The increasing complexity of devices on a workpiece forces continuous improvement in workpiece processing apparatus. For example, parameters that were adequate for previous geometries may no longer be acceptable. The process uniformity parameters for these shrinking devices impose more stringent constraints on controlling how species arrive to the workpiece. For example, even a few degrees in ion angle skew may lead to unacceptable consequences on device performance.
This problem arises in cases where the plasma sheath above the workpiece is not flat. This can occur as a result of voltage mismatch between the workpiece surface and the shield ring, a geometrical mismatch between these components, or both types of mismatch. Geometry and voltage may also drift during tool operation. For example, the geometry of the shield ring may drift due to etching effects during tool operation and voltage may drift due to charging effects.

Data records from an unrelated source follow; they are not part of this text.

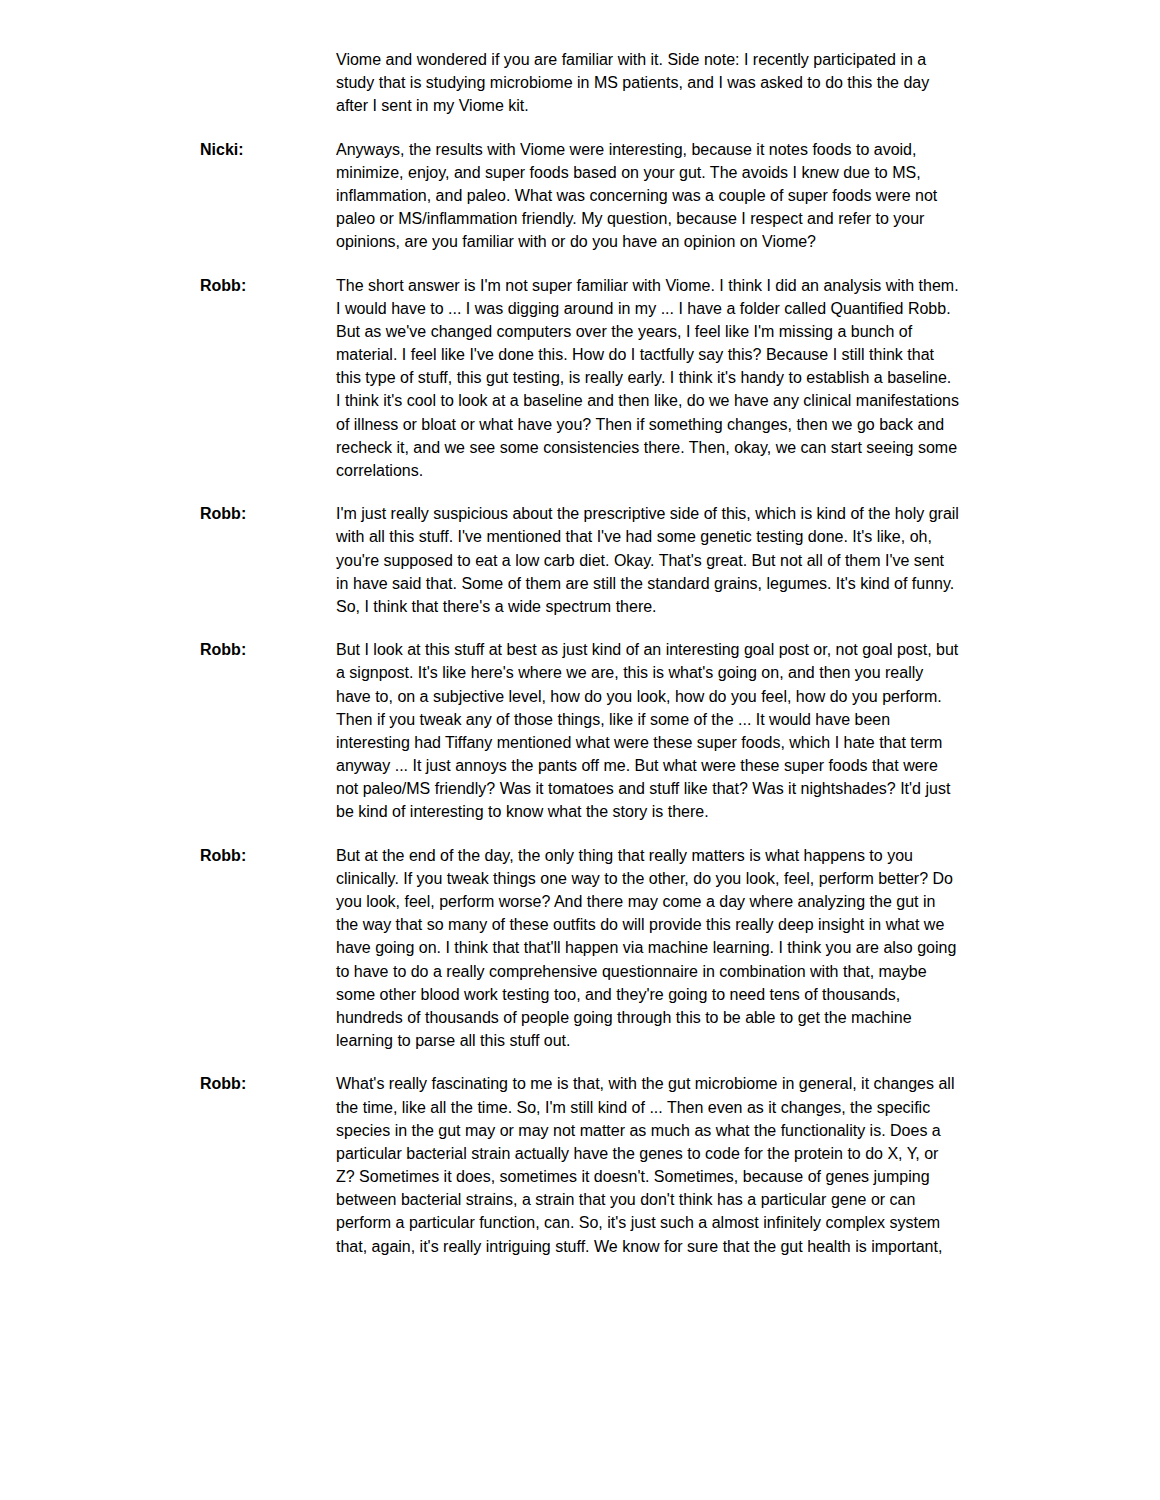Nicki:
Viome and wondered if you are familiar with it. Side note: I recently participated in a study that is studying microbiome in MS patients, and I was asked to do this the day after I sent in my Viome kit.
Nicki:
Anyways, the results with Viome were interesting, because it notes foods to avoid, minimize, enjoy, and super foods based on your gut. The avoids I knew due to MS, inflammation, and paleo. What was concerning was a couple of super foods were not paleo or MS/inflammation friendly. My question, because I respect and refer to your opinions, are you familiar with or do you have an opinion on Viome?
Robb:
The short answer is I'm not super familiar with Viome. I think I did an analysis with them. I would have to ... I was digging around in my ... I have a folder called Quantified Robb. But as we've changed computers over the years, I feel like I'm missing a bunch of material. I feel like I've done this. How do I tactfully say this? Because I still think that this type of stuff, this gut testing, is really early. I think it's handy to establish a baseline. I think it's cool to look at a baseline and then like, do we have any clinical manifestations of illness or bloat or what have you? Then if something changes, then we go back and recheck it, and we see some consistencies there. Then, okay, we can start seeing some correlations.
Robb:
I'm just really suspicious about the prescriptive side of this, which is kind of the holy grail with all this stuff. I've mentioned that I've had some genetic testing done. It's like, oh, you're supposed to eat a low carb diet. Okay. That's great. But not all of them I've sent in have said that. Some of them are still the standard grains, legumes. It's kind of funny. So, I think that there's a wide spectrum there.
Robb:
But I look at this stuff at best as just kind of an interesting goal post or, not goal post, but a signpost. It's like here's where we are, this is what's going on, and then you really have to, on a subjective level, how do you look, how do you feel, how do you perform. Then if you tweak any of those things, like if some of the ... It would have been interesting had Tiffany mentioned what were these super foods, which I hate that term anyway ... It just annoys the pants off me. But what were these super foods that were not paleo/MS friendly? Was it tomatoes and stuff like that? Was it nightshades? It'd just be kind of interesting to know what the story is there.
Robb:
But at the end of the day, the only thing that really matters is what happens to you clinically. If you tweak things one way to the other, do you look, feel, perform better? Do you look, feel, perform worse? And there may come a day where analyzing the gut in the way that so many of these outfits do will provide this really deep insight in what we have going on. I think that that'll happen via machine learning. I think you are also going to have to do a really comprehensive questionnaire in combination with that, maybe some other blood work testing too, and they're going to need tens of thousands, hundreds of thousands of people going through this to be able to get the machine learning to parse all this stuff out.
Robb:
What's really fascinating to me is that, with the gut microbiome in general, it changes all the time, like all the time. So, I'm still kind of ... Then even as it changes, the specific species in the gut may or may not matter as much as what the functionality is. Does a particular bacterial strain actually have the genes to code for the protein to do X, Y, or Z? Sometimes it does, sometimes it doesn't. Sometimes, because of genes jumping between bacterial strains, a strain that you don't think has a particular gene or can perform a particular function, can. So, it's just such a almost infinitely complex system that, again, it's really intriguing stuff. We know for sure that the gut health is important,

As an example, in some workpiece processing apparatus, there is a relationship between the rate and angle at which a portion of the workpiece is etched and the distance from the center of that workpiece. This may be referred to as radial uniformity. Stated differently, the shape of the plasma sheath above the workpiece may change as a function of the distance from the center of the workpiece. This change in shape may be most pronounced at the outer edge of the workpiece, and may affect the angle at which ions strike the workpiece along that outer edge.
Various techniques have been attempted to address this issue of radial uniformity. However, radial non-uniformity still exists and is becoming a more significant issue as geometries continue to shrink.
Thus, it would be beneficial if there was a method and an apparatus which could correct or compensate for this radial non-uniformity along the outer edge of the workpiece. More particularly, it would be beneficial if there were a method and apparatus for adjustable control of the plasma sheath shape so as to adjust ion angles.